Saved entries

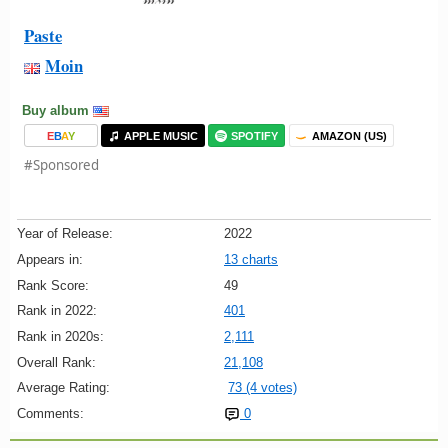
Paste
Moin
Buy album
E
B
A
Y
APPLE MUSIC
SPOTIFY
AMAZON (US)
#Sponsored
Year of Release:
2022
Appears in:
13 charts
Rank Score:
49
Rank in 2022:
401
Rank in 2020s:
2,111
Overall Rank:
21,108
Average Rating:
73 (4 votes)
Comments:
0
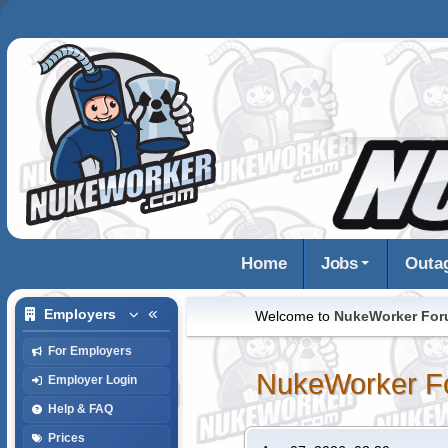
Home
Jobs
Outa
Employers
Welcome to
NukeWorker Fo
For Employers
NukeWorker F
Employer Login
Help & FAQ
Prices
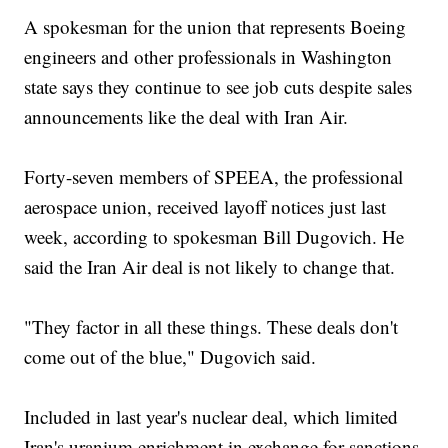
A spokesman for the union that represents Boeing
engineers and other professionals in Washington
state says they continue to see job cuts despite sales
announcements like the deal with Iran Air.
Forty-seven members of SPEEA, the professional
aerospace union, received layoff notices just last
week, according to spokesman Bill Dugovich. He
said the Iran Air deal is not likely to change that.
"They factor in all these things. These deals don't
come out of the blue," Dugovich said.
Included in last year's nuclear deal, which limited
Iran's uranium enrichment in exchange for sanctions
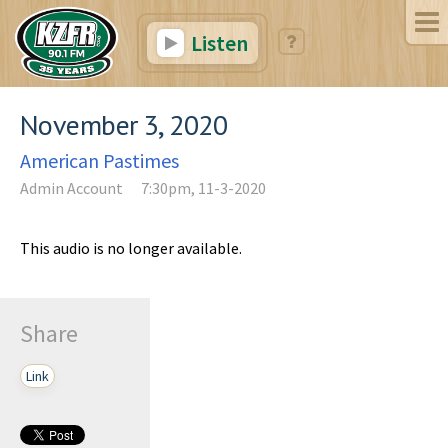
Listen
November 3, 2020
American Pastimes
Admin Account
7:30pm, 11-3-2020
This audio is no longer available.
Share
Link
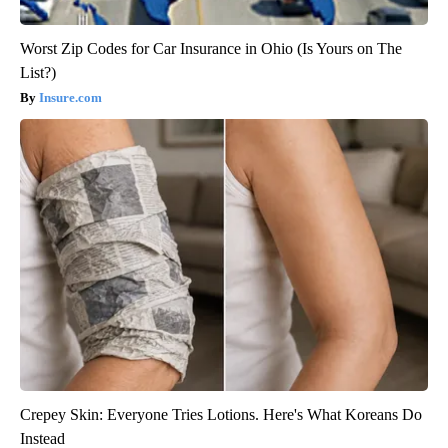
Worst Zip Codes for Car Insurance in Ohio (Is Yours on The
List?)
Insure.com
Crepey Skin: Everyone Tries Lotions. Here's What Koreans Do
Instead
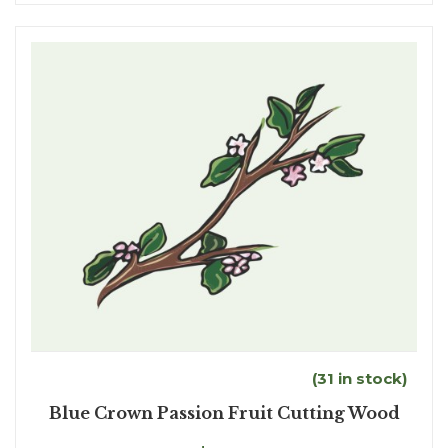
(31 in stock)
Blue Crown Passion Fruit Cutting Wood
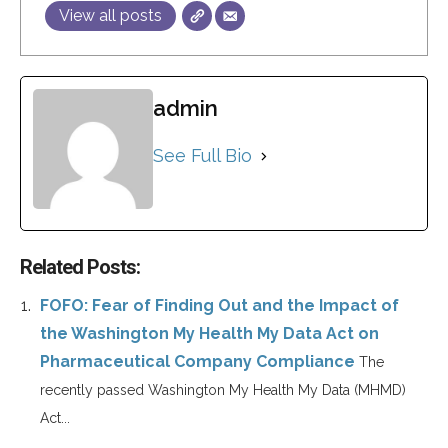
View all posts
admin
See Full Bio
Related Posts:
FOFO: Fear of Finding Out and the Impact of
the Washington My Health My Data Act on
Pharmaceutical Company Compliance
The
recently passed Washington My Health My Data (MHMD)
Act...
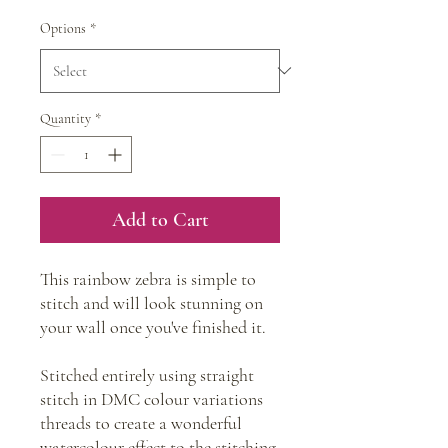
Options
*
Quantity
*
Add to Cart
This rainbow zebra is simple to
stitch and will look stunning on
your wall once you've finished it.
Stitched entirely using straight
stitch in DMC colour variations
threads to create a wonderful
watercolour effect to the stitching.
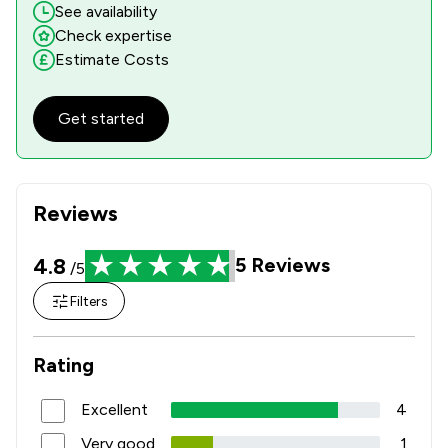
See availability
Check expertise
Estimate Costs
Get started
Reviews
4.8
5
Reviews
/5
Filters
Rating
Excellent
4
Very good
1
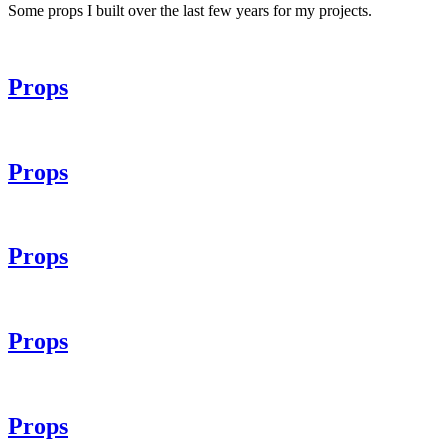
Some props I built over the last few years for my projects.
Props
Props
Props
Props
Props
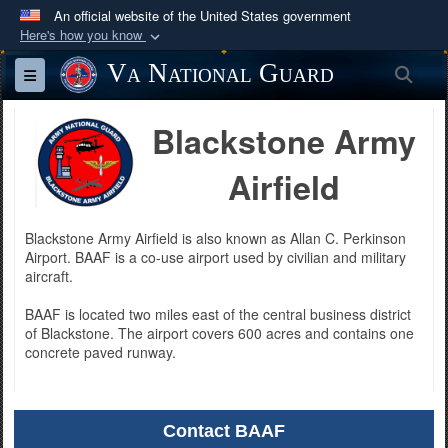
An official website of the United States government
Here's how you know
Official websites use .mil
Va National Guard
Sea
Toggle navigation
A
.mil
website belongs to an official U.S.
Department of Defense organization in the United
Blackstone Army
States.
Airfield
Secure .mil websites use HTTPS
A
lock (
)
or
https://
means you’ve safely
Blackstone Army Airfield is also known as Allan C. Perkinson
connected to the .mil website. Share sensitive
Airport. BAAF is a co-use airport used by civilian and military
aircraft.
information only on official, secure websites.
BAAF is located two miles east of the central business district
of Blackstone. The airport covers 600 acres and contains one
concrete paved runway.
Contact BAAF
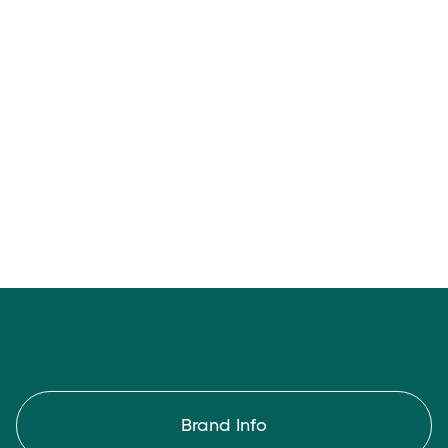
Chill Pad
Brand Info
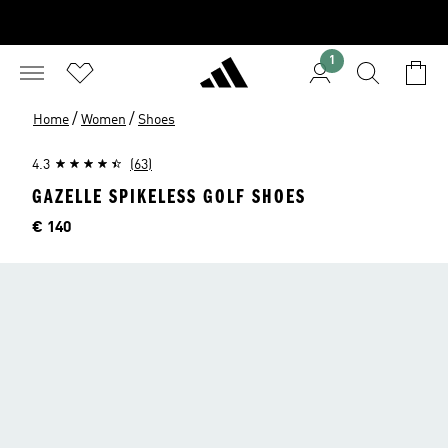
1
/
/
Home
Women
Shoes
4.3
(63)
GAZELLE SPIKELESS GOLF SHOES
Price
€ 140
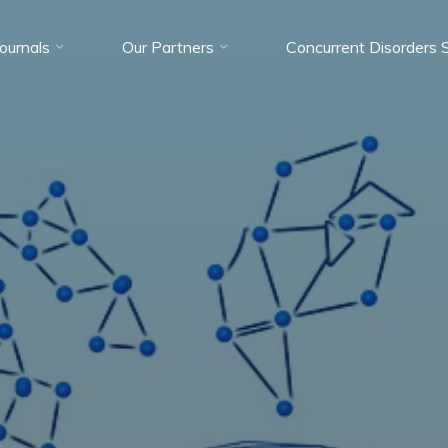
Journals
Our Partners
Concurrent Disorders 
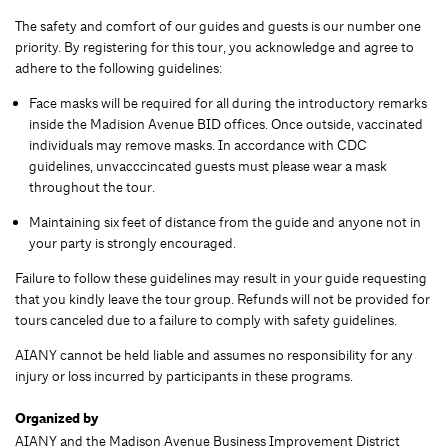
The safety and comfort of our guides and guests is our number one
priority. By registering for this tour, you acknowledge and agree to
adhere to the following guidelines:
Face masks will be required for all during the introductory remarks
inside the Madision Avenue BID offices. Once outside, vaccinated
individuals may remove masks. In accordance with CDC
guidelines, unvacccincated guests must please wear a mask
throughout the tour.
Maintaining six feet of distance from the guide and anyone not in
your party is strongly encouraged.
Failure to follow these guidelines may result in your guide requesting
that you kindly leave the tour group. Refunds will not be provided for
tours canceled due to a failure to comply with safety guidelines.
AIANY cannot be held liable and assumes no responsibility for any
injury or loss incurred by participants in these programs.
Organized by
AIANY and the Madison Avenue Business Improvement District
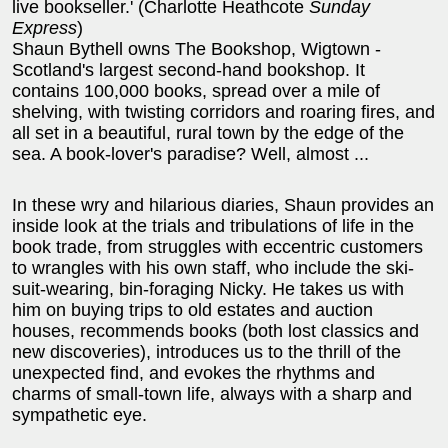
live bookseller.' (Charlotte Heathcote
Sunday
Express
)
Shaun Bythell owns The Bookshop, Wigtown -
Scotland's largest second-hand bookshop. It
contains 100,000 books, spread over a mile of
shelving, with twisting corridors and roaring fires, and
all set in a beautiful, rural town by the edge of the
sea. A book-lover's paradise? Well, almost ...
In these wry and hilarious diaries, Shaun provides an
inside look at the trials and tribulations of life in the
book trade, from struggles with eccentric customers
to wrangles with his own staff, who include the ski-
suit-wearing, bin-foraging Nicky. He takes us with
him on buying trips to old estates and auction
houses, recommends books (both lost classics and
new discoveries), introduces us to the thrill of the
unexpected find, and evokes the rhythms and
charms of small-town life, always with a sharp and
sympathetic eye.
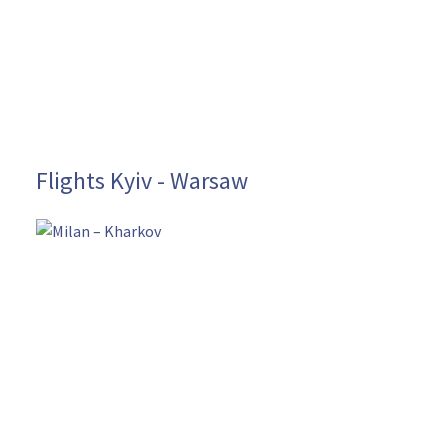
Flights Kyiv - Warsaw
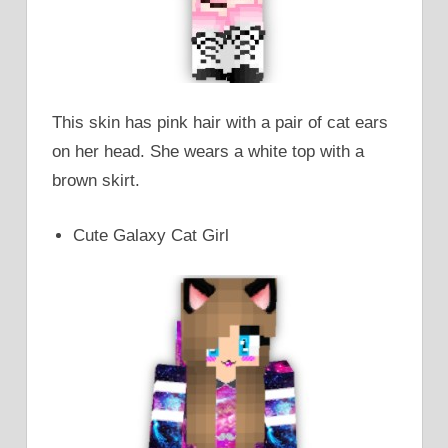
This skin has pink hair with a pair of cat ears
on her head. She wears a white top with a
brown skirt.
Cute Galaxy Cat Girl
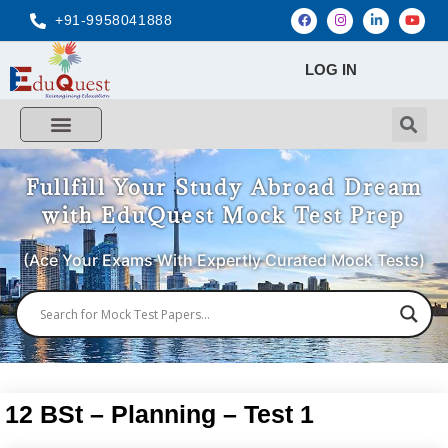
+91-9958041888
LOG IN
Fullfill Your Study Abroad Dream
with EduQuest Mock Test Prep
(Ace Your Exams With Expertly Curated Mock Tests)
12 BSt – Planning – Test 1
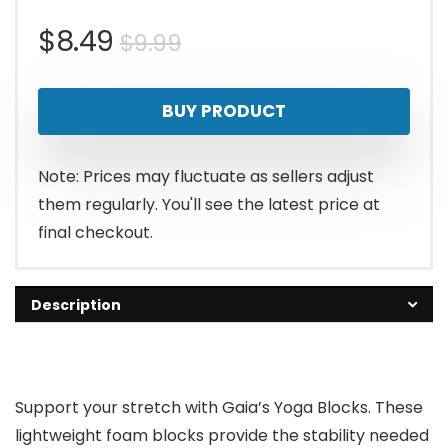
Original
Current
$
8.49
$
9.99
price
price
BUY PRODUCT
was:
is:
$9.99.
$8.49.
Note: Prices may fluctuate as sellers adjust
them regularly. You'll see the latest price at
final checkout.
Description
Support your stretch with Gaia’s Yoga Blocks. These
lightweight foam blocks provide the stability needed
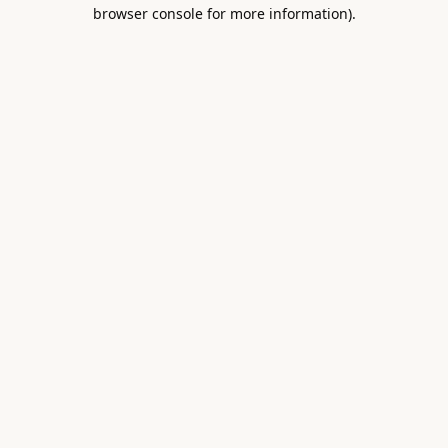
browser console for more information).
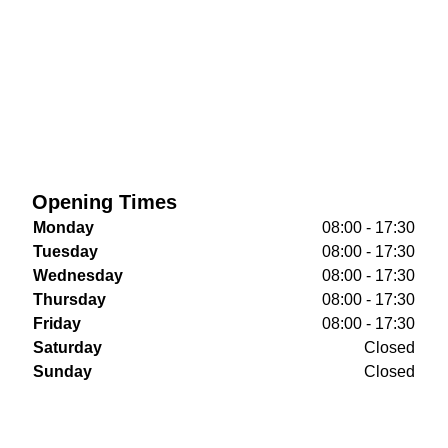
Opening Times
Monday
08:00 - 17:30
Tuesday
08:00 - 17:30
Wednesday
08:00 - 17:30
Thursday
08:00 - 17:30
Friday
08:00 - 17:30
Saturday
Closed
Sunday
Closed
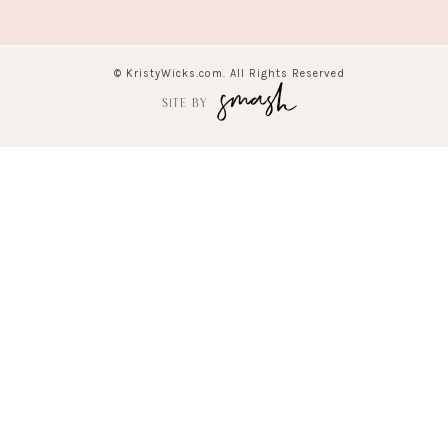
© KristyWicks.com. All Rights Reserved
SITE BY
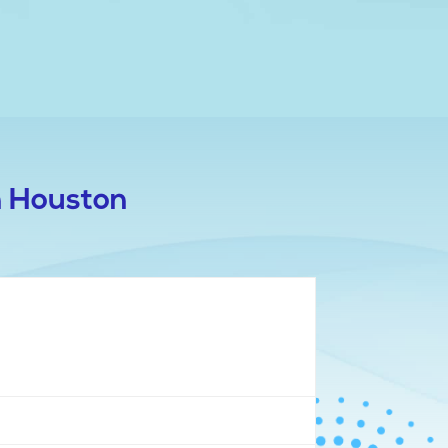
n Houston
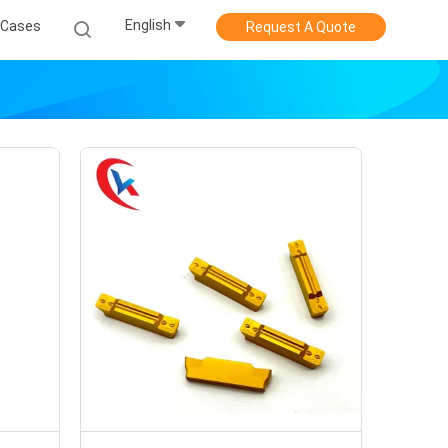
English
Cases
Request A Quote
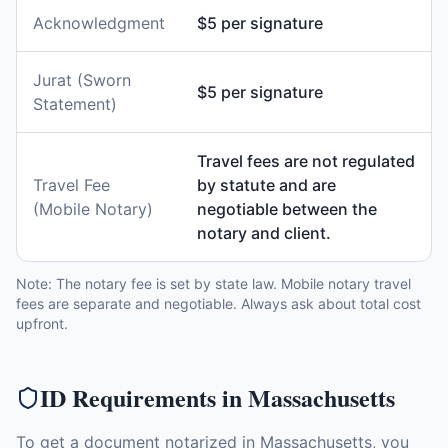
Acknowledgment
$5 per signature
Jurat (Sworn
$5 per signature
Statement)
Travel fees are not regulated
Travel Fee
by statute and are
(Mobile Notary)
negotiable between the
notary and client.
Note: The notary fee is set by state law. Mobile notary travel
fees are separate and negotiable. Always ask about total cost
upfront.
ID Requirements in
Massachusetts
To get a document notarized in
Massachusetts
, you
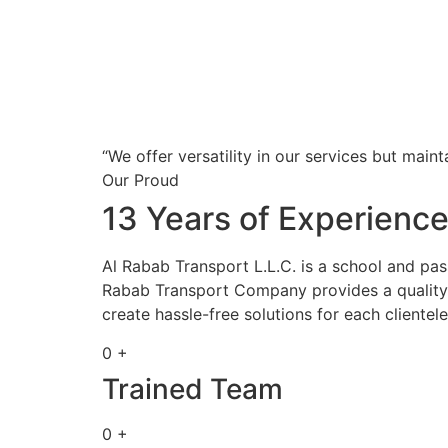
“We offer versatility in our services but maint
Our Proud
13 Years of Experienc
Al Rabab Transport L.L.C. is a school and pa
Rabab Transport Company provides a quality s
create hassle-free solutions for each clientele
0 +
Trained Team
0 +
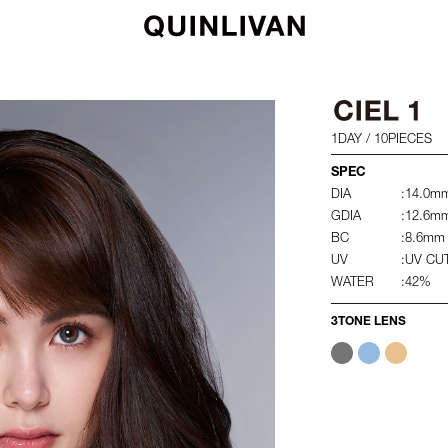
1DAY / 10PIECES
SPEC
DIA
:14.0m
GDIA
:12.6m
BC
:8.6mm
UV
:UV CU
WATER
:42%
3TONE LENS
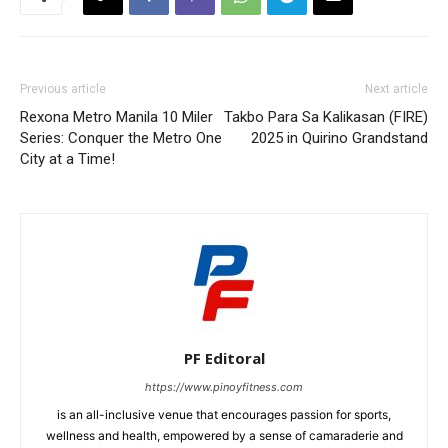
Previous article
Next article
Rexona Metro Manila 10 Miler
Takbo Para Sa Kalikasan (FIRE)
Series: Conquer the Metro One
2025 in Quirino Grandstand
City at a Time!
PF Editoral
https://www.pinoyfitness.com
is an all-inclusive venue that encourages passion for sports,
wellness and health, empowered by a sense of camaraderie and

Instruction:
"Al Rabab Transport L.L.C. is a school and pa" marks the first line to copy, and "2025 in Quirino Grandstand" marks the last. Repeat that stretch above exactly, with no pictures.

Exercise answer:
Al Rabab Transport L.L.C. is a school and pa
Rabab Transport Company provides a quality s
create hassle-free solutions for each clientele
0 +
Trained Team
0 +
1DAY / 10PIECES
SPEC
DIA
:14.0m
GDIA
:12.6m
BC
:8.6mm
UV
:UV CU
WATER
:42%
3TONE LENS
Previous article
Next article
Rexona Metro Manila 10 Miler
Takbo Para Sa Kalikasan (FIRE)
Series: Conquer the Metro One
2025 in Quirino Grandstand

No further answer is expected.